Кызылбаши, успевшие поймать лошадей, уходили по косогору, но больше половины попали в кольцо и бросили оружие.
— Не убивать! — приказал Махтумкули. — Хансервер посылала нас дать за ее сына выкуп. Пусть теперь матери и жены кызылбашей ломают головы, где найти деньги за своих сынов, мужей.
И обнял освобожденного Шарлы.
15
Пел Махтумкули, как давно не пел. Звенел его дутар, подобно полноводной реке.

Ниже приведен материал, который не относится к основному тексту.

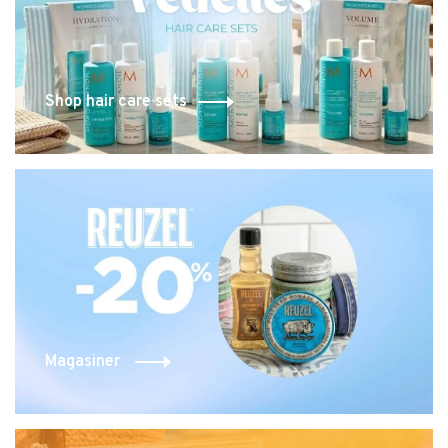
Shop hair care sets
Magasiner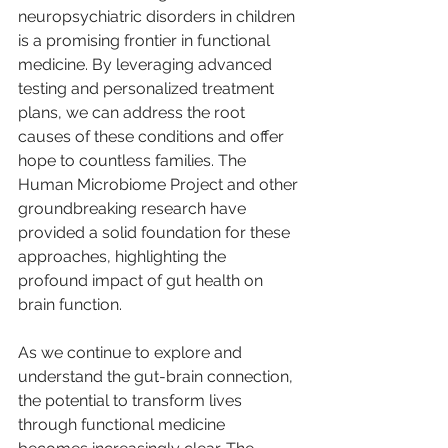
neuropsychiatric disorders in children 
is a promising frontier in functional 
medicine. By leveraging advanced 
testing and personalized treatment 
plans, we can address the root 
causes of these conditions and offer 
hope to countless families. The 
Human Microbiome Project and other 
groundbreaking research have 
provided a solid foundation for these 
approaches, highlighting the 
profound impact of gut health on 
brain function.
As we continue to explore and 
understand the gut-brain connection, 
the potential to transform lives 
through functional medicine 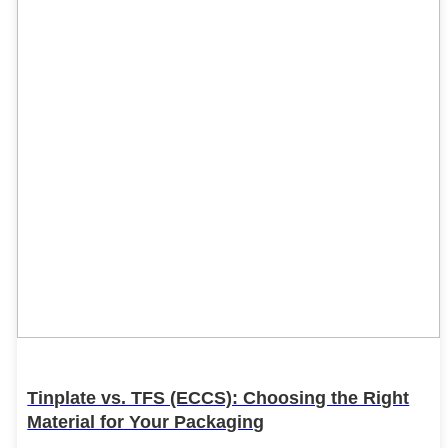
Tinplate vs. TFS (ECCS): Choosing the Right
Material for Your Packaging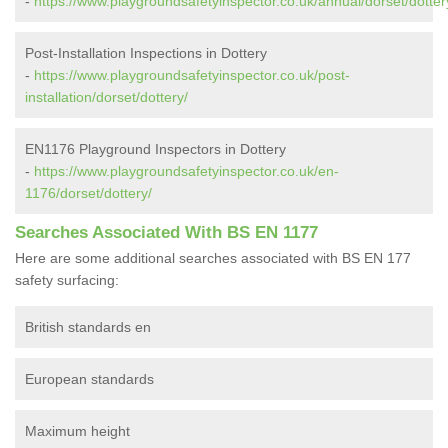
-
https://www.playgroundsafetyinspector.co.uk/annual/dorset/dotter
Post-Installation Inspections in Dottery
-
https://www.playgroundsafetyinspector.co.uk/post-
installation/dorset/dottery/
EN1176 Playground Inspectors in Dottery
-
https://www.playgroundsafetyinspector.co.uk/en-
1176/dorset/dottery/
Searches Associated With BS EN 1177
Here are some additional searches associated with BS EN 177
safety surfacing:
British standards en
European standards
Maximum height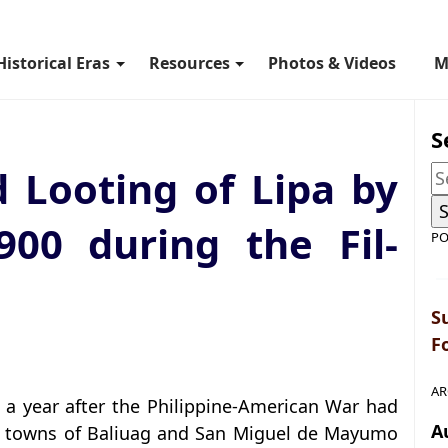
Historical Eras
Resources
Photos & Videos
M
S
 Looting of Lipa by
900 during the Fil-
PO
S
F
AR
 a year after the Philippine-American War had
A
an towns of Baliuag and San Miguel de Mayumo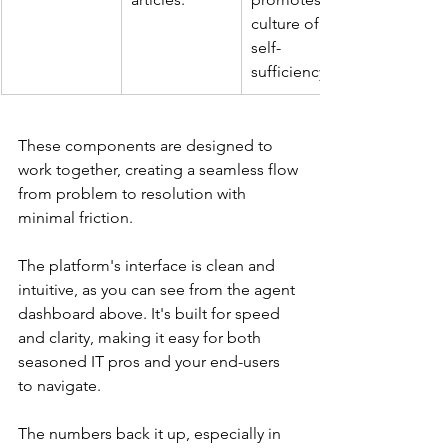
culture of 
self-
sufficiency.
These components are designed to 
work together, creating a seamless flow 
from problem to resolution with 
minimal friction.
The platform's interface is clean and 
intuitive, as you can see from the agent 
dashboard above. It's built for speed 
and clarity, making it easy for both 
seasoned IT pros and your end-users 
to navigate.
The numbers back it up, especially in 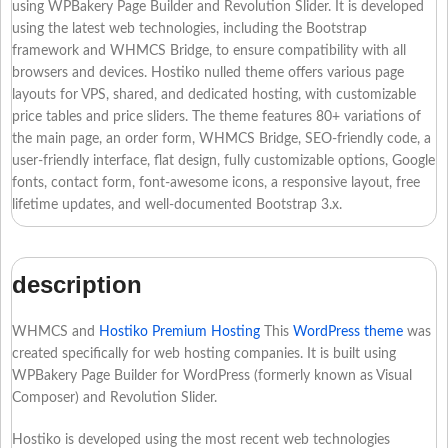
using WPBakery Page Builder and Revolution Slider. It is developed
using the latest web technologies, including the Bootstrap
framework and WHMCS Bridge, to ensure compatibility with all
browsers and devices. Hostiko nulled theme offers various page
layouts for VPS, shared, and dedicated hosting, with customizable
price tables and price sliders. The theme features 80+ variations of
the main page, an order form, WHMCS Bridge, SEO-friendly code, a
user-friendly interface, flat design, fully customizable options, Google
fonts, contact form, font-awesome icons, a responsive layout, free
lifetime updates, and well-documented Bootstrap 3.x.
description
WHMCS and
Hostiko Premium Hosting
This
WordPress theme
was
created specifically for web hosting companies. It is built using
WPBakery Page Builder for WordPress (formerly known as Visual
Composer) and Revolution Slider.
Hostiko is developed using the most recent web technologies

Не страшен враг нам, пусть стоит у самых наших стен,
Нас в плен не взять, — туркмена сын не знает слова "плен".
Когда бы гости ни пришли, всегда готов им той,
Туркмена речь всегда пряма, нет лжи в ней никакой.
Так говорит Махтумкули — нет на душе пятна,
Бог на него направил взор — цветет его страна.
Это был той победителей. Сам Ханалы-хан приехал дать выкуп за пленных. Хан оказался старым и очень больным человеком.
— Я любил стихи твоего отца, — сказал он шахиру, — но мечтал держать птицу в клетке. Я люблю твои стихи, Махтумкули. Я один, может быть, знаю им истинную цену, но вместо наслаждения беседой мы разговариваем на языке ружей и сабель. За тобой по пятам ходит слава прорицателя. Скажи мне, когда люди станут жить в мире?
— Ханалы-хан, чем говорить за весь мир, давай говорить за самих себя сначала. Уйми своих разбойников.